Hidayat Nur Wahid Dialog dengan Mahasiswa Indonesia di Saudi

Arab Saudi -- Wakil Ketua MPR RI Hidayat Nur Wahid bersama delegasi MPR RI menggelar dialog dengan mahasiswa Indonesia yang ada di Arab Saudi. Dialog ini diadakan di sela-sela kunjungan bertemu dengan Raja Salman, Ketua Majelis Syura Arab Saudi dan Sekjen World Muslim League.

Dalam dialog tersebut, Salah seorang wakil mahasiswa, Ridho menjelaskan mahasiswa Indonesia yang sedang menuntut ilmu di Saudi berjumlah sekitar 1.500 orang. Mereka kuliah di 19 kampus yang tersebar di 16 kota. Tidak hanya menuntut ilmu agama, melainkan juga sains dan teknologi karena kampus di Saudi sudah berstandar internasional.

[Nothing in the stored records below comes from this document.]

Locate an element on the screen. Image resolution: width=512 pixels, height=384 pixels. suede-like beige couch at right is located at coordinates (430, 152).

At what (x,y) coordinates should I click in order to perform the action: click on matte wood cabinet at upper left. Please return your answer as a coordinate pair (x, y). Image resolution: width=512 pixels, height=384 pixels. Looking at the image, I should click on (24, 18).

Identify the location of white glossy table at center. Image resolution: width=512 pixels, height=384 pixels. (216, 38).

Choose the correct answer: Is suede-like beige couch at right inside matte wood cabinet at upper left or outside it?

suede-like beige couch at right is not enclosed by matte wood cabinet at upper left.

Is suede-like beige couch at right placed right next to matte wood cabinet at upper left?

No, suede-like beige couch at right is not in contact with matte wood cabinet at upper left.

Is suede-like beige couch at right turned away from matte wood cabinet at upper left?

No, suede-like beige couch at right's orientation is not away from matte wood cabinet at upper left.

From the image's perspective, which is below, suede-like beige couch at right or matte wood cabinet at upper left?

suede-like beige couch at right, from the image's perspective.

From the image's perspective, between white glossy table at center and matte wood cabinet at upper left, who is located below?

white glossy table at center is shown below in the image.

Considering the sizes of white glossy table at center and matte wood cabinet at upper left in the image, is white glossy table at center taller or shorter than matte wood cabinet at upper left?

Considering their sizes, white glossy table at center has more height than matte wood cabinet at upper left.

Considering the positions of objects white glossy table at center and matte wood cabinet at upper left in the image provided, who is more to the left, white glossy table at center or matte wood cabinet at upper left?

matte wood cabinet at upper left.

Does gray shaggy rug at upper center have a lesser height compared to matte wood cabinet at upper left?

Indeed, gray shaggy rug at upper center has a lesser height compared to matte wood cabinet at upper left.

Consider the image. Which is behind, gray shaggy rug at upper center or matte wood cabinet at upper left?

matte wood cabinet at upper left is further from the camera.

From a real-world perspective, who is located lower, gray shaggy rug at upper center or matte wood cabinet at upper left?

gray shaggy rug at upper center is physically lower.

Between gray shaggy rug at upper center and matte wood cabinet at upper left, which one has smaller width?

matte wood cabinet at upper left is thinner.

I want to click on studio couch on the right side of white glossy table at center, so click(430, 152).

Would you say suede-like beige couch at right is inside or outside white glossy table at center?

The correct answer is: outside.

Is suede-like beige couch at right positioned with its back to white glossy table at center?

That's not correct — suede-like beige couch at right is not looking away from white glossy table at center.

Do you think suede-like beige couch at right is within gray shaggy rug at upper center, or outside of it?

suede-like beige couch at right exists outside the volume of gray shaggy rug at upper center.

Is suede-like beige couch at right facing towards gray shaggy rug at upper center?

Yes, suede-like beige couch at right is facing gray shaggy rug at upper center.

"Kami mahasiswa Indonesia berusaha menunaikan kewajiban utama untuk belajar sesuai dengan kompetensi masing-masing. Tetap kami juga peduli dengan masalah kemanusiaan karena UUD NRI 1945 menyatakan dalam Pembukaan bahwa kemerdekaan adalah hak segala bangsa. Dari situ kami belajar memahami semangat para Pendiri Bangsa," ujar Ridho yang kini menjabat Ketua Perhimpunan Pelajar dan Mahasiswa Indonesia (PPMI) di Saudi.

Berbagai isu kemanusiaan sempat dibahas dan diadvokasi mahasiswa, antara lain penindasan yang terjadi terhadap rakyat Palestina, Uighur dan Rohingnya. Bahkan, mahasiswa sempat melakukan simposium internasional di Amman, Yordania untuk membahas isu global dan perdamaian dunia. Perwakilan mahasiswa dari 17 negara di kawasan Timur Tengah hadir.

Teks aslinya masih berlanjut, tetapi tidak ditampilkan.